All in all, that 56 percent could come against several teams at the top of their respective leagues and work out very favorably for The Cru, despite UMHB playing in what will be the smallest league in Division III. 

What to know about the ASC schedule

As the ASC dwindles in size (before increasing back to 6 members next year), the league has been forced to re-evaluate the annual conference schedule for each of the last few years. Down to four this season—Hardin-Simmons, ETBU, Howard Payne, and UMHB—it resulted in just six ASC games, by far the fewest UMHB has ever had. But rather than go to a triple round-robin or play three weeks with the traditional double round-robin, two-games-per-week format, the ASC chose a different approach for this unique year. With the four schools spread entirely across the state from Abilene to Marshall, ASC teams, for the most part, will play just one conference game per week on Saturdays. 

What does this look like for UMHB? For starters, the ASC schedule will begin well after the rest of Division III has begun league play, with UMHB’s conference opener against Hardin-Simmons in Belton coming on Jan. 24. The Cru has a quick turnaround—and a lot of travel—the following week, playing at ETBU on Tuesday (Jan. 27) before going the opposite direction to Howard Payne that next Saturday (Jan. 31). The final three games will come on three consecutive Saturdays, hosting ETBU (Feb. 7), visiting HSU (Feb. 14), followed by the season finale in Belton against Howard Payne (Feb. 21). 

Ideal balance between home and road, No big gaps despite late ASC start

These are really two points, but I’ll sum them up into one final takeaway. As one might imagine, finding 19 non-conference games as a D3 program in a part of the country with significantly fewer D3s than in the Midwest and East is an incredibly tough challenge. But Patterson and assistant coach Uriah Hunter figured it out, and didn’t sacrifice home games or playing quality competition to do so. It is an exceptionally-balanced slate of games, with an exact 50-50 split between home and road contests (11 of each) along with three neutral court matchups against Ohio Northern and Redlands at the D3hoops.com Classic and Salisbury in Virginia. Sure, three of the 11 at home come against non-D3 competition, but that sort of balance between home and away in the schedule seems to put teams in good positions to maintain momentum over what can be a long season.

Along with that, another big question in regards to the ASC’s whittled-down schedule was how programs would handle such a late start to conference play when the majority of all other D3s were already weeks deep into their own league games. UMHB had a difficult time with that in 2024-25, and ended up going 17 days between beating ninth-ranked Illinois Wesleyan and traveling to UT-Dallas.

That won’t be the case in 25-26, as the longest they will go without playing a game in January and February is seven days.

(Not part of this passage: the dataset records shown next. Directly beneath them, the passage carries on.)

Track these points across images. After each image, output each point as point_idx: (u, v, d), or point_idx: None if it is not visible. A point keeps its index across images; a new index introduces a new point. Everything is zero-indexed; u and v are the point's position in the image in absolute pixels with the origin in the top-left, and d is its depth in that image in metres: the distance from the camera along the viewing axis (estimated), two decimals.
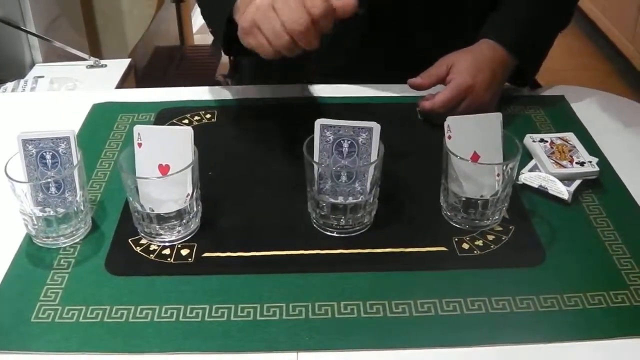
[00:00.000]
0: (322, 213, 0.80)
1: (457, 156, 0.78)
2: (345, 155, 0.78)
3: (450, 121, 0.79)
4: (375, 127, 0.77)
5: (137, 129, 0.78)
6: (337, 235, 0.80)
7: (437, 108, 0.99)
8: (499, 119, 0.81)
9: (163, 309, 0.71)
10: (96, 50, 2.11)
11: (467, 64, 0.99)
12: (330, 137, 0.78)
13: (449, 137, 0.79)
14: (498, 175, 0.79)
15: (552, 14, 1.08)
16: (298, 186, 0.83)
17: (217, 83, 1.90)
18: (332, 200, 0.78)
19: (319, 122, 0.77)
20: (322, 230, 0.81)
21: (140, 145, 0.78)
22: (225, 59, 1.93)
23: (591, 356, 0.67)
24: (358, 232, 0.81)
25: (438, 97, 0.99)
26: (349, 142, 0.78)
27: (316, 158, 0.78)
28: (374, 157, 0.78)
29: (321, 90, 1.12)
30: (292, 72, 1.17)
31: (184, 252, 0.78)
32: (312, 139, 0.78)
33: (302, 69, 1.19)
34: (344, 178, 0.77)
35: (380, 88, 1.12)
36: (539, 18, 1.06)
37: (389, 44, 1.13)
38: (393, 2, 1.09)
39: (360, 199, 0.78)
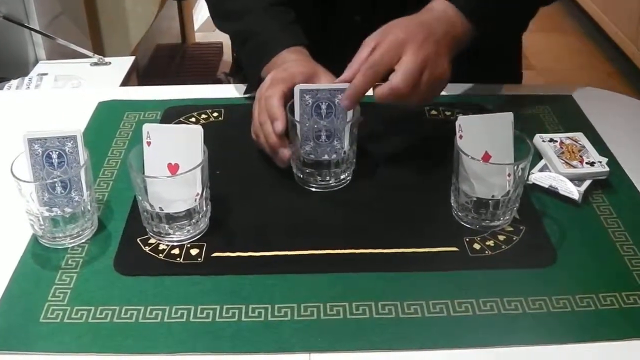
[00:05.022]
0: (307, 171, 0.86)
1: (468, 156, 0.77)
2: (324, 116, 0.86)
3: (462, 121, 0.79)
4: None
5: (147, 127, 0.77)
6: (315, 190, 0.87)
7: (402, 88, 0.83)
8: (510, 119, 0.80)
9: (173, 310, 0.70)
10: (99, 48, 2.10)
11: (395, 32, 0.86)
12: (310, 101, 0.85)
13: (460, 137, 0.79)
14: (509, 175, 0.78)
15: None
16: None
17: (219, 81, 1.90)
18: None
19: (298, 88, 0.84)
20: (306, 187, 0.87)
21: (149, 143, 0.77)
22: (227, 57, 1.92)
23: (604, 357, 0.67)
24: (338, 188, 0.87)
25: (393, 78, 0.84)
26: (327, 104, 0.85)
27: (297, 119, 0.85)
28: (349, 117, 0.85)
29: None
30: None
31: (194, 251, 0.78)
32: (293, 104, 0.85)
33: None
34: (323, 137, 0.84)
35: None
36: None
37: None
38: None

After hosting Dallas Christian College on Jan. 10, UMHB heads to the east coast, facing Salisbury and CNU on consecutive days. Six days after taking the court in Newport News, The Cru will be back inside the Mayborn Campus Center for their ASC opener. While the scheduling situation was far from ideal this season, UMHB made the most of it, and should be set up well for success once conference action finally tips off.